Earlier this evening I participated in the annual Bates College housing lottery. The supposedly efficient process was—and, assuming they don't have some brilliant, massive overhaul planned, is—far from efficient. I would also argue the process is also incredibly inequitable. But that's a more subjective question.
Ideally the housing office would simply charge students higher prices to live in the dorms with higher demand and lower prices to live in the dorms with lower demand. I like the idea of some kind of auction. Of course, this would price some students out of certain buildings, creating the possibility of a chasm between students with more money and those with less money. It seems understandable, from the perspective of harmony and equality, that surpluses and shortages are not cleared out with an auction-style mechanism.
Still, the method the school has chosen to mitigate the potential haves-versus-have nots issue is far from satisfactory. Students who value certain rooms more than others can't express their preferences in a meaningful way.
It seems to me that the College should give every student some number of virtual "Bates Points," a sort of virtual currency. The College could easily restrict the exchange and resale of the Points, eliminating or at worst mitigating the possibility of wealthier students exploiting other students without the same financial resources. These points could be redeemable for a variety of scarce resources, housing included.
The College uses completely random lotteries to allocate a number of scarce goods. Students don't receive a parking space automatically: they put themselves into a parking lottery.
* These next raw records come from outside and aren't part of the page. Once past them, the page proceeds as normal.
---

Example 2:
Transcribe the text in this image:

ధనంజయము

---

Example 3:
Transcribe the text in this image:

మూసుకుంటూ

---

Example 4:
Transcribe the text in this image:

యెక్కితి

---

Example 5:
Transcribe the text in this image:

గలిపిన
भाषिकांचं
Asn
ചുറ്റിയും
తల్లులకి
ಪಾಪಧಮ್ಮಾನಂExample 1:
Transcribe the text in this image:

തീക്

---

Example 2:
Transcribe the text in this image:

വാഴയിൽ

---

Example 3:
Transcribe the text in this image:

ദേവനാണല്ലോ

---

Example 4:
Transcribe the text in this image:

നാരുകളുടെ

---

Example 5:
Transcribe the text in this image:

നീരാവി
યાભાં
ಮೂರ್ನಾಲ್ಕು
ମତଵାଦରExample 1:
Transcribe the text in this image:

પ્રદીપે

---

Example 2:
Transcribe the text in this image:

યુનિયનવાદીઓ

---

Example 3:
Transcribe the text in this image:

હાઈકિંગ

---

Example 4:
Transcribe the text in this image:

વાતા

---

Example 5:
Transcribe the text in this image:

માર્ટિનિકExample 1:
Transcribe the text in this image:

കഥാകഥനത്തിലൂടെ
Seats in popular classes don't go to students who value the seat the most: they're distributed at random to those who put themselves into the pool for the seats. (Granted, the class selection process isn't quite as unjust as some of the other lotteries: student can appeal the outcomes.)
Presumably, some students value having an on-campus parking space more than having first pick in the housing selection process. And I suspect other students value priority in class choices more than having an on-campus parking spot.
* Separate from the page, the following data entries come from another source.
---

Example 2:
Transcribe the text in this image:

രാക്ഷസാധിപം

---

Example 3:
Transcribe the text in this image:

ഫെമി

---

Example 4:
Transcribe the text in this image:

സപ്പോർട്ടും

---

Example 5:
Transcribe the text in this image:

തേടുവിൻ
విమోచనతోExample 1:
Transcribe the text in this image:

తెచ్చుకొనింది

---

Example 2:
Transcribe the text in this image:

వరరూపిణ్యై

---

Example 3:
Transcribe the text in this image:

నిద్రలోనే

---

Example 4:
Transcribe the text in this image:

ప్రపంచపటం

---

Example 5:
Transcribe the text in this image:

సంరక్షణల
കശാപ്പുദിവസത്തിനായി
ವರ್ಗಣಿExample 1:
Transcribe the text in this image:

We should simply give every student a fixed, equal number of Points at the beginning of each school year. I have my doubts about giving more senior students more perks purely on the basis of seniority—more senior employees in the "real world" generally make more than their more junior colleagues because they have more experience and are thus more valuable—but it wouldn't be too unreasonable to give more senior students more points.
Then, students could use their points in an auction to pick their rooms, parking spaces, classes and other scarce resources. This could all be done online, eliminating the need for an multi-day, multi-hour process that requires compensating an untold number of employees and volunteers. Students could simply log on to the Internet, put in bids on rooms they wanted and repeat. As soon as no one outbids a given student after some sort of waiting period, say 24 or 48 hours, the student receives the room and the number of points they bid is deduced from their accounts. No mad rush, no huge staff to coordinate and pay, and students have a more meaningful way of expressing their preferences. More students receive rooms they want, or rooms closer in quality to the rooms they want.
This system also helps mitigate the problem created by students who choose a room and don't return following semester, depriving others students from a room one of them might have wanted. In this system, if a student decides to take the semester off or goes abroad unexpectedly, the room would just go back on the market. Other students interested in the room could put in bids on the newly available room, and, presumably, it would go to the person who valued it the most.
My system would probably work best if students have a wide variety of ways to dispense their points. If there aren't enough places to spend them, it's easy to conceive of a situation where the market fails to clear because too many students decide to allocate the same number of points to a given room or parking spot. A simple proof of concept software implementation of the idea could be a very good spring break project.
Of course, at least on the housing side, this is really just a symptom of a deeper problem. As one College executive—who shall remain unnamed—put it, many of the residence halls on campus don't meet "modern standards." The brand new residence hall I'm living in this year boasts, among other amenities, network infrastructure that copes with modern Internet use patterns. The heated competition for certain rooms would not be quite as heated if there weren't such a huge chasm between some rooms and others.
Even if every room had casement windows and hand carved walnut furniture, though, this system would still reduce the stress students experience and the number of people required to assign students to one room or another. I hope someone with power reads this.